Samoa orders full investigation after two baby deaths
Apia, SAMOA — Samoa has issued an immediate recall of the vaccine for mumps, measles and rubella (MMR) following the deaths of two infants who reportedly passed away just hours after receiving their shots.
It’s reported by ABC Pacific Beat that the two children, boy and girl, were both aged about 12 months, were not related, came from different communities and were vaccinated on Friday using the same batch of the MMR vaccine. The incident happened at the Safotu District Hospital on the island of Savai'i.
In a statement, Samoa Prime Minister Tuilaepa Sailele expressed condolences to the children's families while also calling for a full inquiry.
"There are already processes that will determine if negligence is a factor," Tuilaepa said. "And if so, rest assured those processes will be implemented to the letter to ensure that such a tragedy will not be repeated and those responsible will be made to answer."
Health officials said testing was underway to see if the vaccine was responsible, and it has been recalled nation/ islandwide as a precautionary measure.
The Government has called on the World Health Organization (WHO) for assistance.
Dr.

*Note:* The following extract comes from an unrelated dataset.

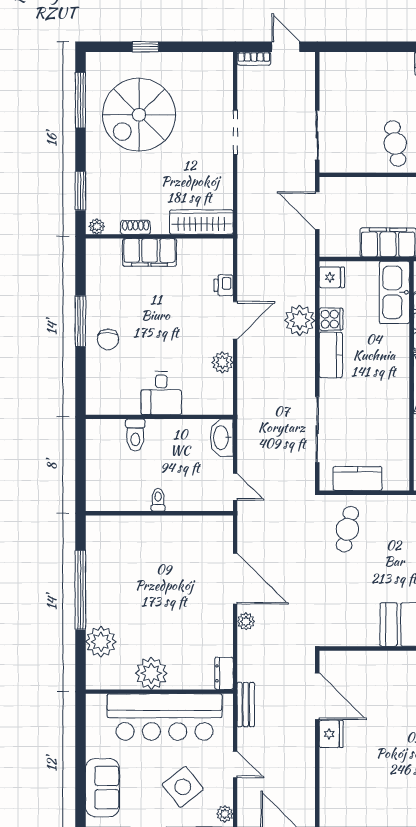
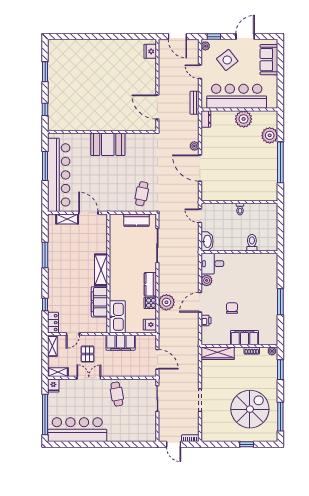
chair: (108, 339) -> (232, 308), moved
desk: (161, 393) -> (212, 264), moved, turned -90
fridge: (331, 734) -> (150, 51), moved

Rasul Baghirov, the WHO's Samoa Representative, told the ABC's Pacific Beat program the situation was serious, but it was too early to determine exactly what caused the deaths.
"These deaths are a tragedy and the Government is committed to understanding exactly what happened, for the families of those children, but also to ensure the ongoing safety of the immunization program," Dr. Baghirov said.
He said the investigation would examine the vaccine itself, the injecting equipment and the storage arrangements for the vaccine. The training and conduct of staff would also be looked at, as well as the medical history of the infants' families.
An autopsy team from the Victorian Institute of Forensic Medicine in Melbourne has also arrived in Samoa to assist the investigation.
Severe vaccine reaction is ’very, very rare' Dr. Baghirov said, adding that there have been no other reported cases of children dying after being vaccinated using the batch supplied to Samoa.
The vaccines were from India, were safety checked by the WHO and supplied by the United Nations Children's Fund (UNICEF).
Debate around immunization — to vaccinate or not — focuses on 'vaccine refusers' but experts say we cannot ignore the other reasons children miss out on vaccines.
"The MMR immunization is the best way to reduce a child's risk of getting these highly infectious diseases," Dr. Baghirov said. "It has been used around the world for many years, providing more than two billion children with protection against these diseases.